#### Records for this exercise
═══

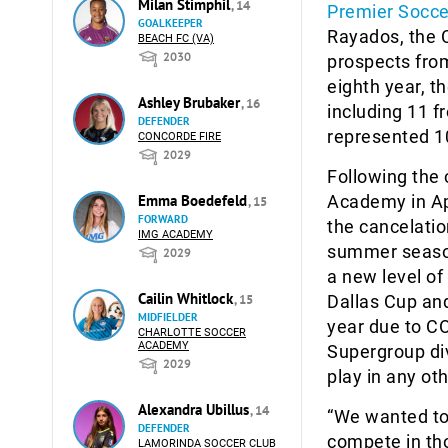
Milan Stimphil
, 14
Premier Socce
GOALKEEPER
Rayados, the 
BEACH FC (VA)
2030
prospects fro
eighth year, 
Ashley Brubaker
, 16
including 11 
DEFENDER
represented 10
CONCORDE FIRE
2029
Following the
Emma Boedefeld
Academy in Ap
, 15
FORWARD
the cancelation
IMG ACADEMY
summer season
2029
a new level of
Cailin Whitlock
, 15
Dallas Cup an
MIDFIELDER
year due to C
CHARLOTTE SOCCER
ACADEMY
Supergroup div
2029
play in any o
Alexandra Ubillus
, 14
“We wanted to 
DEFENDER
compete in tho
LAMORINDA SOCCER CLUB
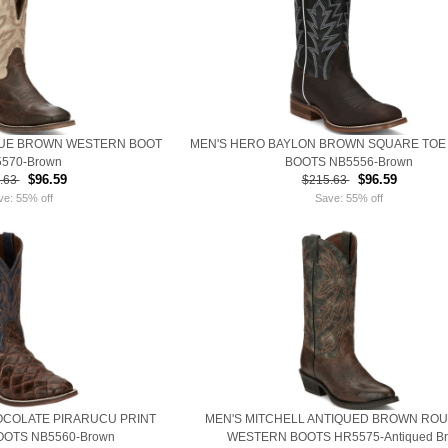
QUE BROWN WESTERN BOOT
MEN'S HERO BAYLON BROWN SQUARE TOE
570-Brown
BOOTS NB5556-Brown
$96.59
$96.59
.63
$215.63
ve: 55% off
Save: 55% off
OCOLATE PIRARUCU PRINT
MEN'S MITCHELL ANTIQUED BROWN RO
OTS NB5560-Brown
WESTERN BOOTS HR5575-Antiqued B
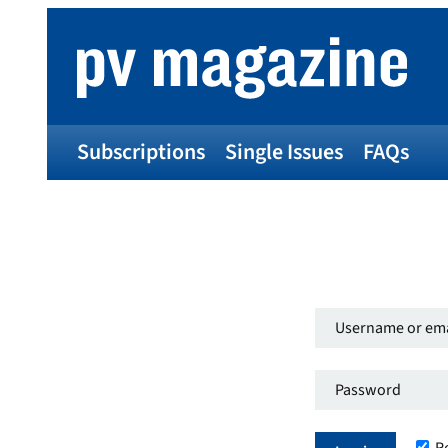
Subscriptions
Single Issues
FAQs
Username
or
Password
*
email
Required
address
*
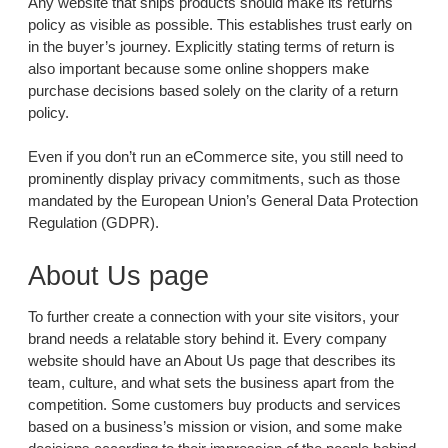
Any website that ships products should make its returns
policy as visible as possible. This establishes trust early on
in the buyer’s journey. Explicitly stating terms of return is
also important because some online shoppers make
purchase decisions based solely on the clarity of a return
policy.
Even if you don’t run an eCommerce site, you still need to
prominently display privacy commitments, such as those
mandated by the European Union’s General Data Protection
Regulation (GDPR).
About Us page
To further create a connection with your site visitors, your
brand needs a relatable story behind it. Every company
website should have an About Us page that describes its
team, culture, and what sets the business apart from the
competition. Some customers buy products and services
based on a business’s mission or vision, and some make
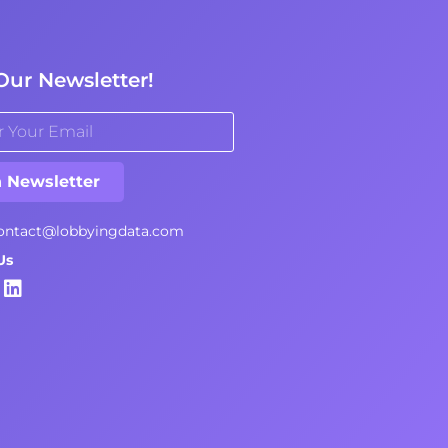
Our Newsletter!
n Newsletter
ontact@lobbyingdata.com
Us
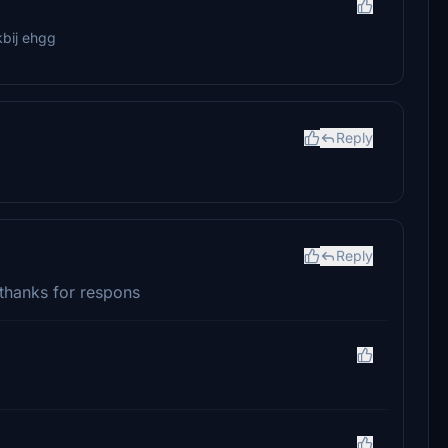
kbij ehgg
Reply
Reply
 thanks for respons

═══

#### Task to complete
Lines from the one holding "Any website that" to the end of the data, both ends included, are to be given again exactly; no pictures belong in the copy.

#### Solution below
Any website that ships products should make its returns
policy as visible as possible. This establishes trust early on
in the buyer’s journey. Explicitly stating terms of return is
also important because some online shoppers make
purchase decisions based solely on the clarity of a return
policy.
Even if you don’t run an eCommerce site, you still need to
prominently display privacy commitments, such as those
mandated by the European Union’s General Data Protection
Regulation (GDPR).
About Us page
To further create a connection with your site visitors, your
brand needs a relatable story behind it. Every company
website should have an About Us page that describes its
team, culture, and what sets the business apart from the
competition. Some customers buy products and services
based on a business’s mission or vision, and some make
Our Newsletter!
n Newsletter
ontact@lobbyingdata.com
Us
kbij ehgg
Reply
Reply
 thanks for respons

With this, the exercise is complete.